Please render the data below as a JSON list of strings, with one string for each line and no blank lines.

Dataset items:
◆ ◆ ◆

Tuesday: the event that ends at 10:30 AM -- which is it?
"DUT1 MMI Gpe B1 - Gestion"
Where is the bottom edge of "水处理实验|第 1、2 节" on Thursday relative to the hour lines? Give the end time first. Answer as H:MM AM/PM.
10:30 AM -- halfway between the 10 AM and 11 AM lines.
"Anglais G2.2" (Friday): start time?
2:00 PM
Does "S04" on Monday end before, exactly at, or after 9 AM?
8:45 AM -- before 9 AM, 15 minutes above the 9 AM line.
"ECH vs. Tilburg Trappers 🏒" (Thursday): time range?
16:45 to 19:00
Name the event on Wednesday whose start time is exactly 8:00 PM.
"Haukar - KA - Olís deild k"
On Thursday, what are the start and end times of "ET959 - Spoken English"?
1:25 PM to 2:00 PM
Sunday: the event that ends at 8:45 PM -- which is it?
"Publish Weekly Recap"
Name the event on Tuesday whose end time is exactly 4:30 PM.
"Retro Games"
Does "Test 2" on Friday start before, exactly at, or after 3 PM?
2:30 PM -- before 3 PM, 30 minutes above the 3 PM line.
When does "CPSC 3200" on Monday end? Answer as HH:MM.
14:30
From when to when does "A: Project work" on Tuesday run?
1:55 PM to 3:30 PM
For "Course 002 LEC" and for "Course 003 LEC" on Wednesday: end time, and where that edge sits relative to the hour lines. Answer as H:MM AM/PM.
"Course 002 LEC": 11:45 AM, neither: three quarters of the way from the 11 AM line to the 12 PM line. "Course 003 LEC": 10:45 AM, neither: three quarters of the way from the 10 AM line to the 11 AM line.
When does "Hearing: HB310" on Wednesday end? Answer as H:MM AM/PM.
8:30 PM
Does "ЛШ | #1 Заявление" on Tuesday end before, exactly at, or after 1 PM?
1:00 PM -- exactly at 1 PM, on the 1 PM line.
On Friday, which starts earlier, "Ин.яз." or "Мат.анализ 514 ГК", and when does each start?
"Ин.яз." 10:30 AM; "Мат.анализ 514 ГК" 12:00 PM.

◆ ◆ ◆

• [Output of the task]:
[
  "Tuesday: the event that ends at 10:30 AM -- which is it?",
  "\"DUT1 MMI Gpe B1 - Gestion\"",
  "Where is the bottom edge of \"水处理实验|第 1、2 节\" on Thursday relative to the hour lines? Give the end time first. Answer as H:MM AM/PM.",
  "10:30 AM -- halfway between the 10 AM and 11 AM lines.",
  "\"Anglais G2.2\" (Friday): start time?",
  "2:00 PM",
  "Does \"S04\" on Monday end before, exactly at, or after 9 AM?",
  "8:45 AM -- before 9 AM, 15 minutes above the 9 AM line.",
  "\"ECH vs. Tilburg Trappers 🏒\" (Thursday): time range?",
  "16:45 to 19:00",
  "Name the event on Wednesday whose start time is exactly 8:00 PM.",
  "\"Haukar - KA - Olís deild k\"",
  "On Thursday, what are the start and end times of \"ET959 - Spoken English\"?",
  "1:25 PM to 2:00 PM",
  "Sunday: the event that ends at 8:45 PM -- which is it?",
  "\"Publish Weekly Recap\"",
  "Name the event on Tuesday whose end time is exactly 4:30 PM.",
  "\"Retro Games\"",
  "Does \"Test 2\" on Friday start before, exactly at, or after 3 PM?",
  "2:30 PM -- before 3 PM, 30 minutes above the 3 PM line.",
  "When does \"CPSC 3200\" on Monday end? Answer as HH:MM.",
  "14:30",
  "From when to when does \"A: Project work\" on Tuesday run?",
  "1:55 PM to 3:30 PM",
  "For \"Course 002 LEC\" and for \"Course 003 LEC\" on Wednesday: end time, and where that edge sits relative to the hour lines. Answer as H:MM AM/PM.",
  "\"Course 002 LEC\": 11:45 AM, neither: three quarters of the way from the 11 AM line to the 12 PM line. \"Course 003 LEC\": 10:45 AM, neither: three quarters of the way from the 10 AM line to the 11 AM line.",
  "When does \"Hearing: HB310\" on Wednesday end? Answer as H:MM AM/PM.",
  "8:30 PM",
  "Does \"ЛШ | #1 Заявление\" on Tuesday end before, exactly at, or after 1 PM?",
  "1:00 PM -- exactly at 1 PM, on the 1 PM line.",
  "On Friday, which starts earlier, \"Ин.яз.\" or \"Мат.анализ 514 ГК\", and when does each start?",
  "\"Ин.яз.\" 10:30 AM; \"Мат.анализ 514 ГК\" 12:00 PM."
]